Can you reproduce this entire listing word for word, keeping every line as it appears?

———

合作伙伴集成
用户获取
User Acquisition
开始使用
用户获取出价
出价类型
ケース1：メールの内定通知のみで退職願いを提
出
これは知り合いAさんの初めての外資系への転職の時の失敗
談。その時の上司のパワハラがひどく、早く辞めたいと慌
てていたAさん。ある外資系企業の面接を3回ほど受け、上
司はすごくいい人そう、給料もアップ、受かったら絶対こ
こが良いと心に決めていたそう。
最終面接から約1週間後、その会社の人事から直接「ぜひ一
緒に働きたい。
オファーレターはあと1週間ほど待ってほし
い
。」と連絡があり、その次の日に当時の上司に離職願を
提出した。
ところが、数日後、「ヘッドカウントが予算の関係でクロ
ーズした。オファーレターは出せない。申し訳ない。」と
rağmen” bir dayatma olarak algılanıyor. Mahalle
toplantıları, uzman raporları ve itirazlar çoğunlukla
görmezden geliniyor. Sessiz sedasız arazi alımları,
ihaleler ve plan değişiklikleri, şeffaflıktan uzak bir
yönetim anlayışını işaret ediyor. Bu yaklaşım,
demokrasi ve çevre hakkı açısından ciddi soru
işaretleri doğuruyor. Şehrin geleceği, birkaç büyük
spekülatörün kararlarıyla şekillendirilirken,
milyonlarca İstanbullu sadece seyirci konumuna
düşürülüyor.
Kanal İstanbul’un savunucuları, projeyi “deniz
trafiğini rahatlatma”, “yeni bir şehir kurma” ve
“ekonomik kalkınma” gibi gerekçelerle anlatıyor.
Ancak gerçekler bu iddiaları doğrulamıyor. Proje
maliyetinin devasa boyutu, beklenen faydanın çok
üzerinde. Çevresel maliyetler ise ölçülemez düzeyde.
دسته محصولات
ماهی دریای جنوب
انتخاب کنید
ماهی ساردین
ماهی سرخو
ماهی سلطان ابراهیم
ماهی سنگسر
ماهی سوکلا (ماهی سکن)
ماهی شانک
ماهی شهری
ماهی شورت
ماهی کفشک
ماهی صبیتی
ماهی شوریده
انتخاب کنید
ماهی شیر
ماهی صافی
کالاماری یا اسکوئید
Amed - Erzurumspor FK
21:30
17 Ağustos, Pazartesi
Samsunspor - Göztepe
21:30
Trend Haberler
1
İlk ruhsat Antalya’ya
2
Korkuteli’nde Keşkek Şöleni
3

———

**Reply to the task**
合作伙伴集成
用户获取
User Acquisition
开始使用
用户获取出价
出价类型
ケース1：メールの内定通知のみで退職願いを提
出
これは知り合いAさんの初めての外資系への転職の時の失敗
談。その時の上司のパワハラがひどく、早く辞めたいと慌
てていたAさん。ある外資系企業の面接を3回ほど受け、上
司はすごくいい人そう、給料もアップ、受かったら絶対こ
こが良いと心に決めていたそう。
最終面接から約1週間後、その会社の人事から直接「ぜひ一
緒に働きたい。
オファーレターはあと1週間ほど待ってほし
い
。」と連絡があり、その次の日に当時の上司に離職願を
提出した。
ところが、数日後、「ヘッドカウントが予算の関係でクロ
ーズした。オファーレターは出せない。申し訳ない。」と
rağmen” bir dayatma olarak algılanıyor. Mahalle
toplantıları, uzman raporları ve itirazlar çoğunlukla
görmezden geliniyor. Sessiz sedasız arazi alımları,
ihaleler ve plan değişiklikleri, şeffaflıktan uzak bir
yönetim anlayışını işaret ediyor. Bu yaklaşım,
demokrasi ve çevre hakkı açısından ciddi soru
işaretleri doğuruyor. Şehrin geleceği, birkaç büyük
spekülatörün kararlarıyla şekillendirilirken,
milyonlarca İstanbullu sadece seyirci konumuna
düşürülüyor.
Kanal İstanbul’un savunucuları, projeyi “deniz
trafiğini rahatlatma”, “yeni bir şehir kurma” ve
“ekonomik kalkınma” gibi gerekçelerle anlatıyor.
Ancak gerçekler bu iddiaları doğrulamıyor. Proje
maliyetinin devasa boyutu, beklenen faydanın çok
üzerinde. Çevresel maliyetler ise ölçülemez düzeyde.
دسته محصولات
ماهی دریای جنوب
انتخاب کنید
ماهی ساردین
ماهی سرخو
ماهی سلطان ابراهیم
ماهی سنگسر
ماهی سوکلا (ماهی سکن)
ماهی شانک
ماهی شهری
ماهی شورت
ماهی کفشک
ماهی صبیتی
ماهی شوریده
انتخاب کنید
ماهی شیر
ماهی صافی
کالاماری یا اسکوئید
Amed - Erzurumspor FK
21:30
17 Ağustos, Pazartesi
Samsunspor - Göztepe
21:30
Trend Haberler
1
İlk ruhsat Antalya’ya
2
Korkuteli’nde Keşkek Şöleni
3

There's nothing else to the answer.